Niles' actions during the trip, as reported by Baker, directly support the court's findings.   Early on, Niles ordered that “no gear comes home, and all traces of lines and stuff go over board.”   Later, Niles operated the SEAFARER in close proximity to high fliers, and at one point, dragged a high flier behind the boat.   His crewmen cut and disposed of trawl lines that became entangled in the nets of the SEAFARER, and dumped overboard all gear brought on board, including all workable traps.   Niles even joked about selling gear back to the owner.   After the trip, Niles phoned Baker in an effort to influence Baker to change his story.   The district court, quite accurately, characterized Niles' explanation of this call-to get Baker's phone number-as “to say the least foolish, circuitous, and illogical.”

Defendants, again, protest that these findings are based solely on Baker's testimony;  again, this is of no avail.   See Rivera-Gomez, 900 F.2d at 4.   And, even if defendants are correct that there is inconclusive proof that each line cut or each trap dumped belonged to CEH, the record contains more than enough factual support to demonstrate Niles' willful and malicious conduct toward CEH.   Therefore, we affirm the court's award of punitive damages against Niles.

C. Vicarious Liability

The district court found Doyle liable for punitive damages under the standard enunciated in Restatement (Second) of Torts § 909(c),9 because Doyle delegated “nearly absolute managerial authority” to Niles.   The adoption of the Restatement rule as a basis of liability is a question of first impression in this circuit, although we alluded to it in Muratore, 845 F.2d at 354-56.

Muratore concerned the liability of a ship charterer for the acts of ship photographers that constituted intentional infliction of emotional distress.   We discussed three approaches courts have taken when addressing the liability of a principal who neither authorizes nor ratifies her agent's misconduct.   Under the majority approach, punitive damages are treated indistinguishably from compensatory ones, and traditional respondeat liability attaches.   Id. at 354.   Principals are held accountable for their agents' misdeeds that occur within the scope of employment.   In contrast, a significant minority of courts follow the strict complicity rule of Lake Shore & M.S.R. Co. v. Prentice, 147 U.S. 101, 13 S.Ct. 261, 37 L.Ed. 97 (1893), which limits principal liability to those acts participated in, authorized or ratified.   Finally, the Restatement rule incorporates the Lake Shore limitation but extends liability, regardless of authorization or ratification, to acts committed by a managerial agent within the scope of employment.  845 F.2d at 355.

## DATASET CONTENT
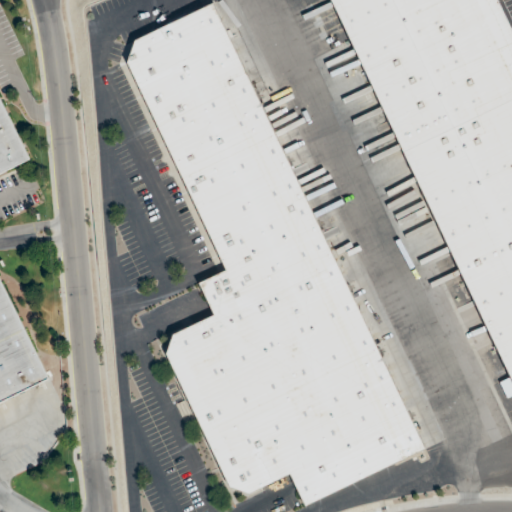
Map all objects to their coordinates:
---
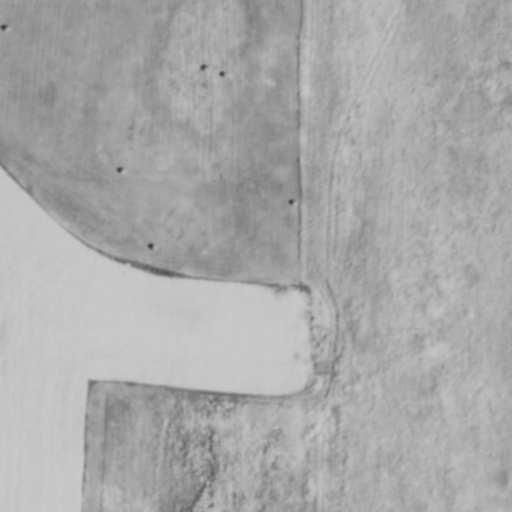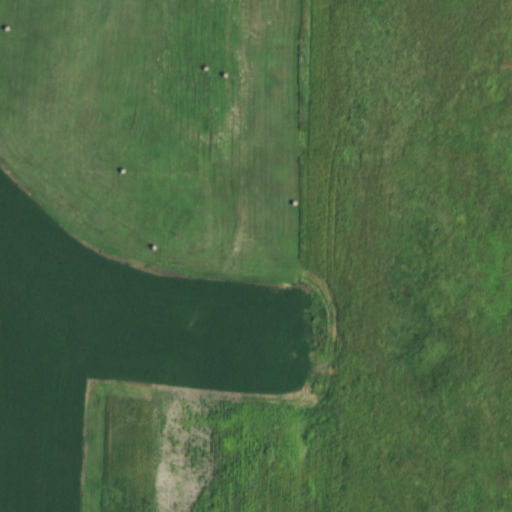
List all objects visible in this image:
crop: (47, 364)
* * *
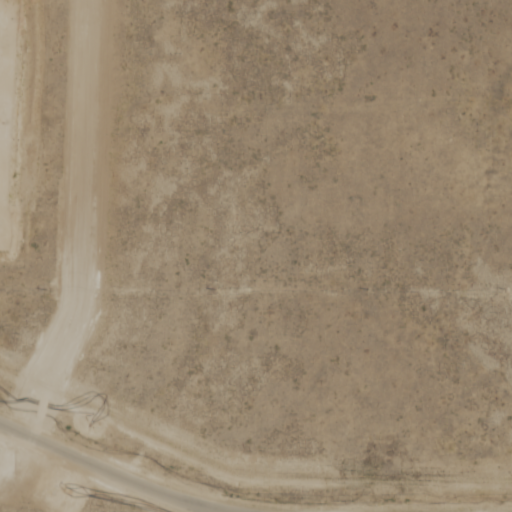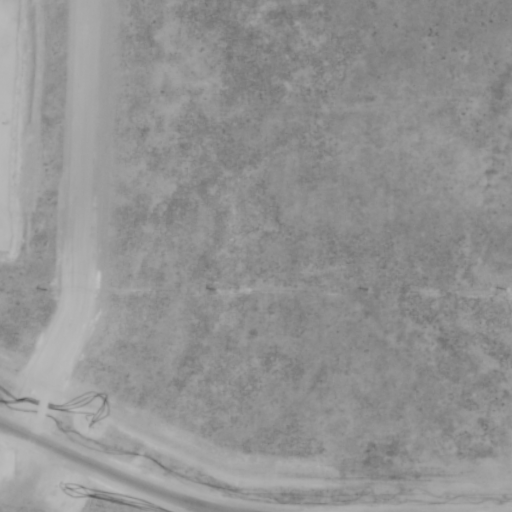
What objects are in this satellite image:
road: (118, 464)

## BRIEF
Answer these questions from the court opinion on punitive damages, numbering your answers 1., 2., 3. to match:
1. What did Niles order early in the trip?
2. Under which Restatement section did the district court find Doyle liable for punitive damages?
3. Which case set out the strict complicity rule?

## CORRECT RESULT
1. That "no gear comes home, and all traces of lines and stuff go over board."
2. Restatement (Second) of Torts § 909(c).
3. Lake Shore & M.S.R. Co. v. Prentice, 147 U.S. 101 (1893).